Londres

Uber pierde su licencia en una de las ciudad más grandes de Europa

22 Septiembre 2017
La ciudad tiene 40 mil choferes de Uber y 3,5 millones de usuarios. Foto: REUTERS

La licencia de Uber para operar en Londres no será renovada porque sus prácticas ponen en peligro la seguridad pública, dijo el viernes el regulador local, en un nuevo golpe a una compañía que ya enfrenta fuertes cuestionamientos a su cultura corporativa.

El Departamento de Transporte de Londres dijo el viernes que la compañía, cuya app es usada por 3,5 millones y 40.000 choferes en Londres, “no es competente para tener una licencia para operar” un servicio de transporte de pasajeros.

La agencia se refirió en concreto a la forma en la que la empresa gestiona los delitos graves y el empleo de su software para impedir que las autoridades reguladoras tengan pleno acceso a la aplicación, impidiendo “que las autoridades ejerzan sus deberes reguladores y de aplicación de la ley”.

El departamento "considera que el enfoque y la conducta de Uber demuestran una falta de responsabilidad corporativa en relación con diversos asuntos que tienen implicaciones potenciales de seguridad pública”, dijo la agencia reguladora en una declaración.

Uber fue licenciada inicialmente para operar en Londres en el 2012 y su licencia actual expira el 30 de septiembre.

La compañía dijo que planea apelar la decisión del regulador, y puede seguir operando hasta que concluya el proceso de apelaciones.

Uber acusó a la municipalidad de ceder a intereses especiales “que quieren restringir las opciones de los consumidores”.

Uber opera en más de 600 ciudades en el mundo, incluyendo más de 40 ciudades y pueblos aquí en Gran Bretaña”, dijo la compañía.

“Esta prohibición muestra al mundo que, en lugar de ser abierta, Londres está cerrada a compañías innovadoras que ofrecen opciones a los consumidores”.

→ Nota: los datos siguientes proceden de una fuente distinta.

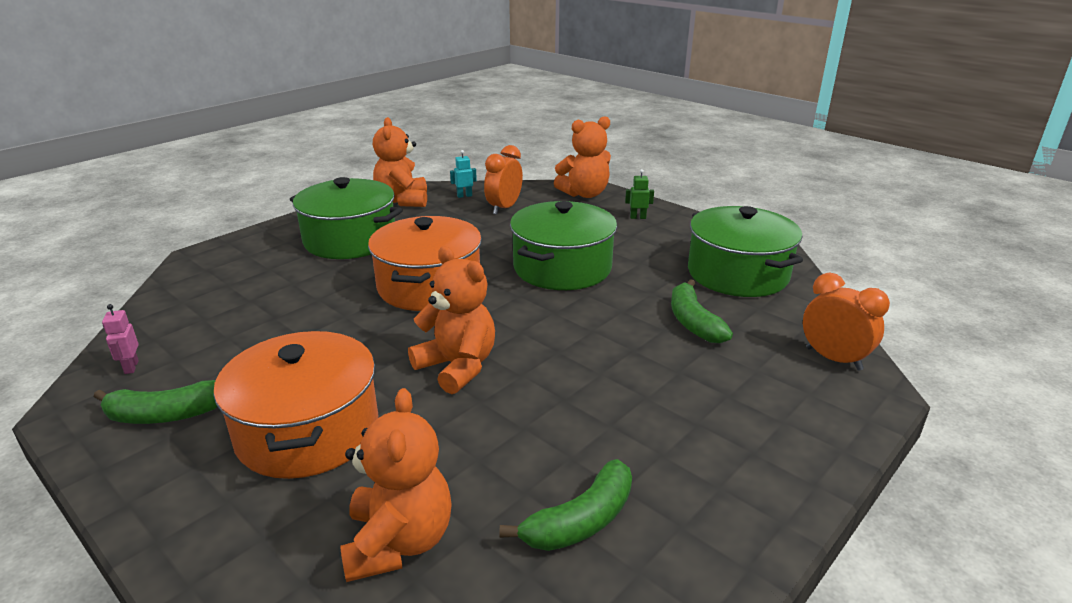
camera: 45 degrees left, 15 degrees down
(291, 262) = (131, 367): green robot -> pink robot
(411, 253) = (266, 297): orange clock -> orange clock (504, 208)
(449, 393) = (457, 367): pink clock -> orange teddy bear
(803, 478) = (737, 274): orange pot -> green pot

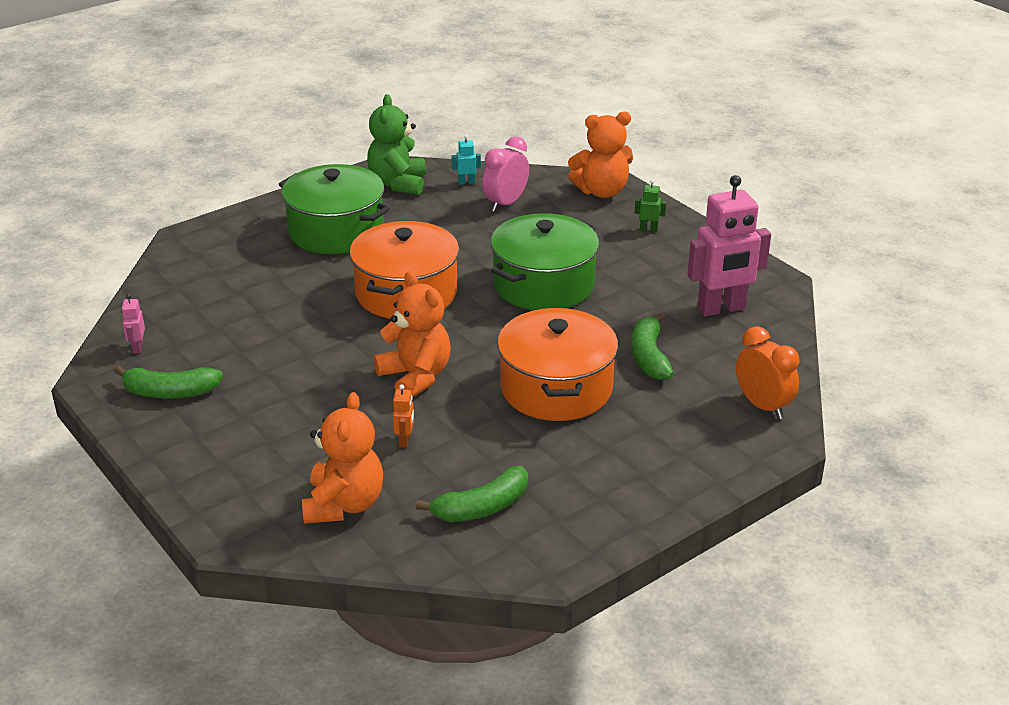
camera: 10 degrees right, 5 degrees up
(308, 431) = (283, 418): orange pot -> orange pot (556, 388)
(403, 200) = (398, 183): orange teddy bear -> green teddy bear
(461, 442) = (405, 441): none -> orange robot
(504, 208) = (505, 204): orange clock -> pink clock
(737, 274) = (721, 309): green pot -> pink robot

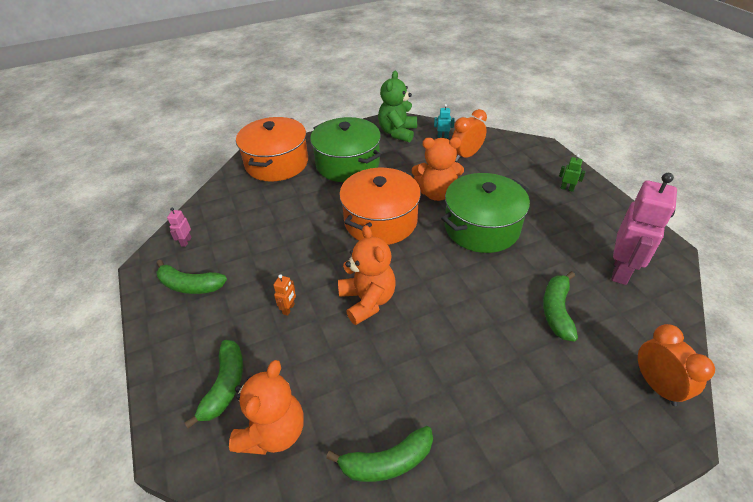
camera: 15 degrees right, 10 degrees up
(267, 476) = (225, 385): none -> green banana
(405, 441) = (342, 367): orange robot -> orange robot (289, 309)
(505, 204) = (466, 155): pink clock -> orange clock
(556, 388) = (475, 332): orange pot -> orange pot (277, 163)
(602, 191) = (535, 153): orange teddy bear -> orange teddy bear (436, 193)
(721, 309) = (621, 271): pink robot -> pink robot turned 60 degrees counterclockwise

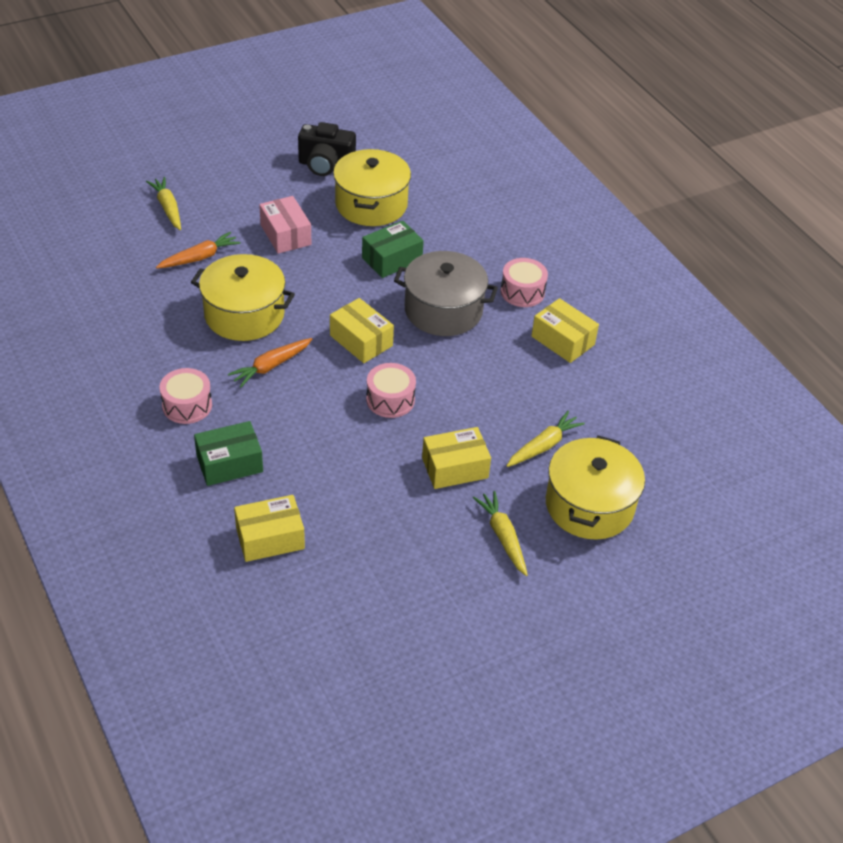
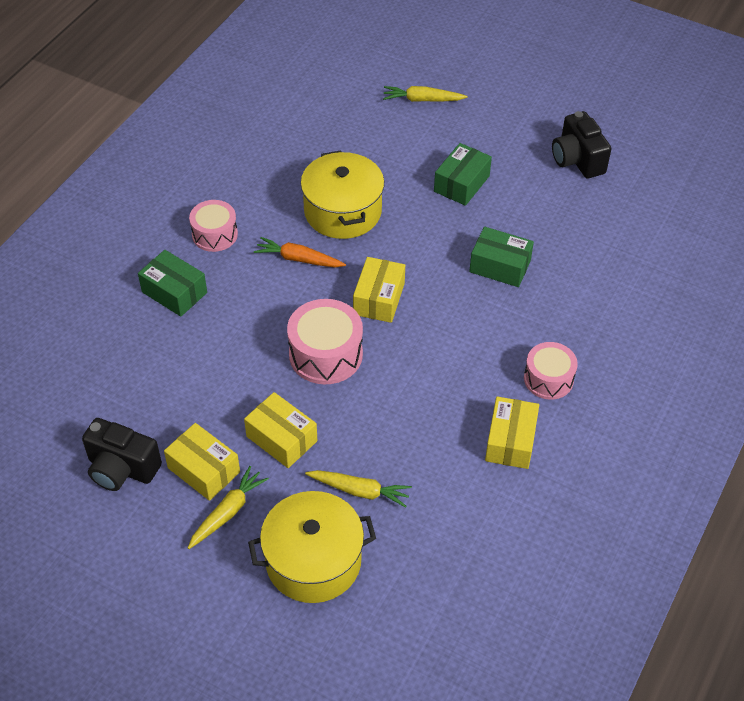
camera: 60 degrees right, 5 degrees up
(168, 208) = (422, 100): yellow carrot -> yellow carrot turned 120 degrees counterclockwise
(200, 257) = (383, 150): orange carrot -> none
(270, 538) = (116, 358): yellow box -> yellow box (204, 470)
(285, 235) = (461, 184): pink box -> green box
(371, 204) = (558, 215): yellow pot -> none
(390, 399) = (325, 354): pink drum -> pink drum, size x1.50
(401, 589) = (122, 469): none -> black camera
(443, 310) = (468, 334): grey pot -> none

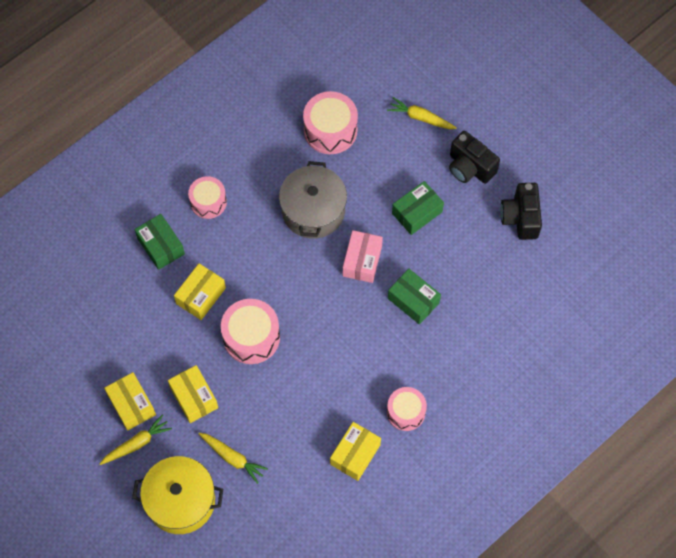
camera: 20 degrees right, 15 degrees up
(122, 469) = (76, 385): black camera -> black camera (470, 167)
(298, 259) = (263, 245): orange carrot -> none
(327, 134) = (330, 130): none -> pink drum
(343, 211) = (313, 210): yellow pot -> grey pot
(379, 299) = (309, 301): yellow box -> yellow box (201, 296)
(422, 244) = (362, 261): none -> pink box

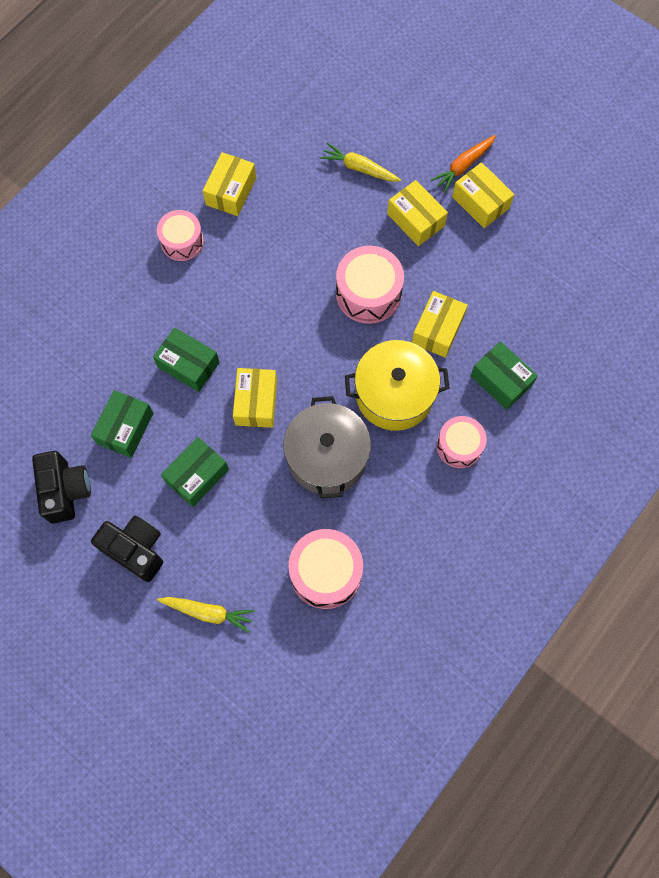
camera: 170 degrees right, 5 degrees up
(137, 443) = (463, 166): yellow carrot -> orange carrot
(181, 501) = (402, 121): yellow pot -> yellow pot (394, 394)
(362, 261) = (256, 402): pink box -> yellow box
(470, 258) = (125, 428): none -> green box

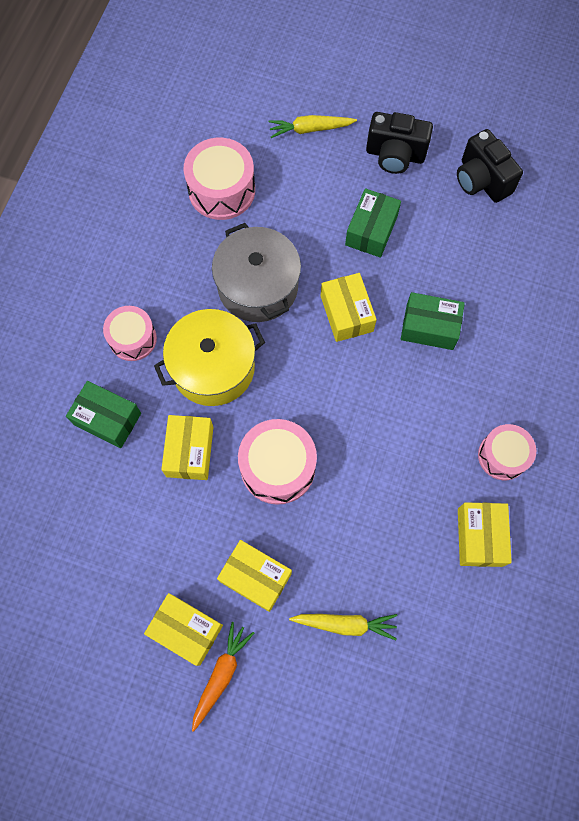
camera: 160 degrees right, 0 degrees up
(125, 428) = (458, 249): green box -> none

El alcalde de Londres, Sadiq Khan, expresó su apoyo a la decisión y dijo que cualquier operador de servicios de taxis en la ciudad “tiene que cumplir las normas”.

La prestación de un servicio innovador no debe hacerse a expensas de la seguridad de los clientes”, afirmó.

Fundada en el 2010 en San Francisco, Uber ha enfrentado a menudo oposición en su expansión.

Taxistas se quejan de que los choferes de Uber no tienen que cumplir con el mismo proceso de licencias que ellos, lo que da al servicio una ventaja injusta y pone en peligro al público.

En su decisión, el Departamento de Transporte de Londres criticó el enfoque de Uber al reporte de delitos graves y sus verificaciones de antecedentes de los choferes.

El mes pasado, la policía de Londres acusó a Uber de no reportar un caso de agresión sexual por un chofer contra una pasajera, lo que le permitió al chofer volver a atacar.

Uber está ahora prohibida en Francia, Bélgica y España y enfrenta litigios en varios países.